As in the UK after the 2010 election, conservative politicians in open necked shirts make electoral agreements with minority parties with phoney liberal credentials. The political horse-trading in Athens was conducted in the Greek language but the narrative is one shaped by London, Berlin, and Brussels.
There has always been a liberal dilemma at the core of the European project. This is evident in the decision making process which is undemocratic and dominated by the Council of Ministers and the Commission.
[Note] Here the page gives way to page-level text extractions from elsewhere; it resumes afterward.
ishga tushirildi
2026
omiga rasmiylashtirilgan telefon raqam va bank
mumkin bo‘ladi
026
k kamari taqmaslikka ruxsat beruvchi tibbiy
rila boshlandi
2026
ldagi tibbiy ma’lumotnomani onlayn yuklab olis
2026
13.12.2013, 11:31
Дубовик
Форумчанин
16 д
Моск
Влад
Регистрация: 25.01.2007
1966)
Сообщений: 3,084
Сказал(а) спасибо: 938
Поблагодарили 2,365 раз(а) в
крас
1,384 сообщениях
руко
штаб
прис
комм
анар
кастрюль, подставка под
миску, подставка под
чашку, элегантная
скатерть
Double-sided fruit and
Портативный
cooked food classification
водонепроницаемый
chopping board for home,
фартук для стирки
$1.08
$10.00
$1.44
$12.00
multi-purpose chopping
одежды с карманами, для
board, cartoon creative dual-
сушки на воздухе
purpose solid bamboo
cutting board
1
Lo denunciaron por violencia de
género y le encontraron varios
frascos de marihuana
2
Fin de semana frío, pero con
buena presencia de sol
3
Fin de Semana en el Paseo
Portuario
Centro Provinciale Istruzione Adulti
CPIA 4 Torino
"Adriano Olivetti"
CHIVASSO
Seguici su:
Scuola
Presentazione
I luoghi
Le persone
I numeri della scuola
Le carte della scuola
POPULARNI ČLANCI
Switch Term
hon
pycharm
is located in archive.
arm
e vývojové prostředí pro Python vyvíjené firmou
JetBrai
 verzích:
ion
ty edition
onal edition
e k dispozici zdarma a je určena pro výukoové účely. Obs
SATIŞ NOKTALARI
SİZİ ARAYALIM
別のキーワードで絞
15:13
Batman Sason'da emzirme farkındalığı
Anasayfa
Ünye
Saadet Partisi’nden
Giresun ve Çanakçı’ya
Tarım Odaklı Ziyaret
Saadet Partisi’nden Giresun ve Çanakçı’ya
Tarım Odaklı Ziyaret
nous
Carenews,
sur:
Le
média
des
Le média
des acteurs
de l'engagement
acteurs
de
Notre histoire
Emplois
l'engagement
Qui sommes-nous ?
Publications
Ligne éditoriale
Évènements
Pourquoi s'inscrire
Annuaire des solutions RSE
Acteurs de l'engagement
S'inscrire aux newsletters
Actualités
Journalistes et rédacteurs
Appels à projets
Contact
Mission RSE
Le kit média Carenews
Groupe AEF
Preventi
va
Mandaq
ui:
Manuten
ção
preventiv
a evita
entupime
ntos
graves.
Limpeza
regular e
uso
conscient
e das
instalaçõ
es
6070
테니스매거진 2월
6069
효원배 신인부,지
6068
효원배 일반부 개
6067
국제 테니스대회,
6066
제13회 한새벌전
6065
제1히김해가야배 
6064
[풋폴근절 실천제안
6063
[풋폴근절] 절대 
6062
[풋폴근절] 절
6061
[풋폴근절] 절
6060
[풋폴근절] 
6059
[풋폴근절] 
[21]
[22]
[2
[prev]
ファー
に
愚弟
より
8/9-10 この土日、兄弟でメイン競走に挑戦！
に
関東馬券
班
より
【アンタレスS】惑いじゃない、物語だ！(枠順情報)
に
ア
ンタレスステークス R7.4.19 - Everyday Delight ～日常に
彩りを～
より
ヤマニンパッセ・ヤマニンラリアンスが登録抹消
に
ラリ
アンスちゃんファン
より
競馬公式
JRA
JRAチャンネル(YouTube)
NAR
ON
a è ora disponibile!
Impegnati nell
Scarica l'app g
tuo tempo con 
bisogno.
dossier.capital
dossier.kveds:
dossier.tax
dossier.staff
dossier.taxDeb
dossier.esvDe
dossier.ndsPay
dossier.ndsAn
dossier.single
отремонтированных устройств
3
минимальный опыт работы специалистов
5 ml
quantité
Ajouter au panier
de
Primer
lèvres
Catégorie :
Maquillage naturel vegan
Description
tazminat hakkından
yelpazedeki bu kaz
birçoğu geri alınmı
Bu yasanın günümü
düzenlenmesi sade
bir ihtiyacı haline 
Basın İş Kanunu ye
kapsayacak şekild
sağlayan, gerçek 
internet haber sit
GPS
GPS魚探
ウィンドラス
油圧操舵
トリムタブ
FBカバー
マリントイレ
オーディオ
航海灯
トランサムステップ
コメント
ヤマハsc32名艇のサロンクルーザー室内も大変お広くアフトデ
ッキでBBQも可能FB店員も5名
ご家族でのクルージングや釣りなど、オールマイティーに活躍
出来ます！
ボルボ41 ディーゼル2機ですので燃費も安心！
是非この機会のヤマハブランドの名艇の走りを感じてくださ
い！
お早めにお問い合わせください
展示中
However, since 1979 the Parliament has grown in authority via the ballot box and the Single European Act. Despite this there is a problem in the governance of the EU, a quandary now thought key to understanding the crisis. A predictable debate has begun with calls to abandon the EU project or establish a Federalist system.
The unprecedented interference from external influences in the Greek election is a worrying intrusion into the democratic workings of a sovereign state, justified by the ‘memorandum of understanding’ made on the cusp of the first Greek election this year. A document that binds future administrations to adhere to cuts of billions of Euros.
The interference in the Greek election are numerous, springing from comments made by European leaders such as Angela Merkel in Germany and George Osborne in the UK. Larry Elliott in the Guardian on 16 of June reported on comments made by Jean-Claude Juncker:
If the radical left wins [in Greece] – which cannot be ruled out – the consequences for the currency union are unforeseeable.